Klasyka jest tak samo ważna jak nowoczesność. Ja osobiście uważam iż nasza kuchnia jest kuchnią piękną i trudną do prawidłowego zrobienia. Spójrzmy choćby na takie krokiety i barszcz. Zjemy to wszędzie, to nieodzowny element każdego wesela i przydrożnego baru jednak po zamówieniu tego dania dostajemy usmażone w głębokim tłuszczu palmowym 3 dniowe naleśniki z farszem z mięsa rosołowego zbieranego skrzętnie przez miesiąc do zamrażarki… i pół biedy jeśli barszcz będzie dobry. A u mnie w domu Barszcz jest zawsze na nastawianym tydzień wcześniej zakwasie i wywarze z kaczki lub gęsi a krokiety smażone na gęsim smalcu. Warto pielęgnować naszą kuchnię!

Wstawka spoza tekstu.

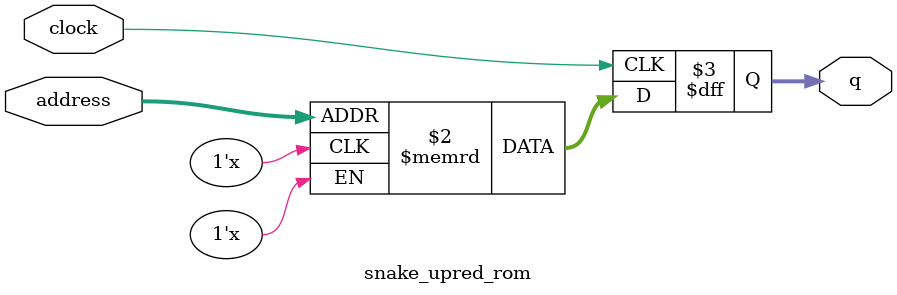
<source format=sv>
module snake_upred_rom (
	input logic clock,
	input logic [9:0] address,
	output logic [3:0] q
);

logic [3:0] memory [0:944] /* synthesis ram_init_file = "./snake_upred.mif" */;

always_ff @ (posedge clock) begin
	q <= memory[address];
end

endmodule

</source>
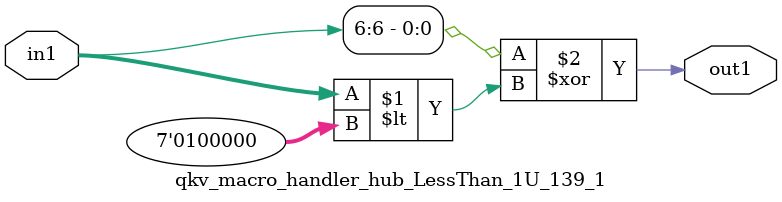
<source format=v>

`timescale 1ps / 1ps


module qkv_macro_handler_hub_LessThan_1U_139_1( in1, out1 );

    input [6:0] in1;
    output out1;

    
    // rtl_process:qkv_macro_handler_hub_LessThan_1U_139_1/qkv_macro_handler_hub_LessThan_1U_139_1_thread_1
    assign out1 = (in1[6] ^ in1 < 7'd032);

endmodule



</source>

Ja nie będę rozpisywał się nad przepisami na barszcz czy krokiety bo jest ich mnóstwo i nie ma jednego najlepszego;) Podpowiem Wam natomiast kilka tricków które pomogą Wam sprawić, że ze zwykłego barowego dania zrobicie coś pysznego!

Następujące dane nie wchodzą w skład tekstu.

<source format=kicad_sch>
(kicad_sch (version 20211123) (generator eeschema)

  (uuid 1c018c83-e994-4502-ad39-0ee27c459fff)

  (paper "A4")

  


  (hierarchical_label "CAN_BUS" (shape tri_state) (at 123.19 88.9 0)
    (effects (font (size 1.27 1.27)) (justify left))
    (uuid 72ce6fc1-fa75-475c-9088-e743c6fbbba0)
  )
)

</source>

Barszcz czerwony z buraków
Najważniejsze w barszczu jest to skąd weźmiemy jego kwasowość. Można kupić koncentrat w butelce ale to sama chemia, można dać kwasku cytrynowego… błagam Was. Octu?? Nie! Zakwasu. I to jedyna słuszna droga do zrobienia dobrego barszczu. Oto sposób:
-1kg buraków
-łyżka soli
-skórka z razowego chleba na zakwasie
-czosnek, liść i ziele
Wykonanie takiego zakwasu jest proste. Do wyparzonej kamionki lub słoja wrzucamy umyte, obrane i pokrojone buraki. Zalewamy je 1,5 l osolonej, przegotowanej wody, wrzucamy skórkę z chleba i przyprawy. To wszystko;) Zakwas najlepiej przykryć czystą ściereczką, Zwykle w domowej temperaturze potrzebuje ok 4-7 dni aby się zakwasić. Pianka i szary nalot na górze nie jest niczym złym, to naturalne elementy fermentacji. Jeśli jednak pojawi się pleśń, musimy zacząć od nowa. Kwasowość można regulować ilością soli, im bardziej posolimy tym zakwas kwaśniejszy. Jako ciekawostkę napiszę że taki naturalny zakwas to taki nasz polski super food! Szklaneczka dziennie poprawi nam odporność i oczyści organizm. Takie zakwasy do picia można wykonywać także z selera, marchwi i wielu innych warzyw. Polecam spróbować, już nigdy nie kupicie gotowca;)

Krokiet
Dobre krokiety to przede wszystkim farsz! Jeśli robimy je z mięsem niech to nie będzie zbiórka z wywarów tylko tłusty kawałek wieprzowiny/wołowiny upieczony z dużą ilością cebuli i grzybów. Do farszu z kiszonej kapusty bardzo pomaga duża ilość cebuli skarmelizowanej na maśle. Taki dodatek dopełni kiszonej kapusty i nada jej słodyczy.
Naleśniki na krokiety osobiście robię tępsze i troszkę grubsze niż zwykłe. Smażone zawsze na maśle klarowanym odwdzięczą się świetnym smakiem! I na koniec pamiętajcie aby nie smażyć krokietów na oleju… smażmy je na smalcu wieprzowym lub gęsim a tym co się smalcu boją polecam klarowane masło. Oleje roślinne to naprawdę nic dobrego w smażeniu szczególnie naszych polskich potraw…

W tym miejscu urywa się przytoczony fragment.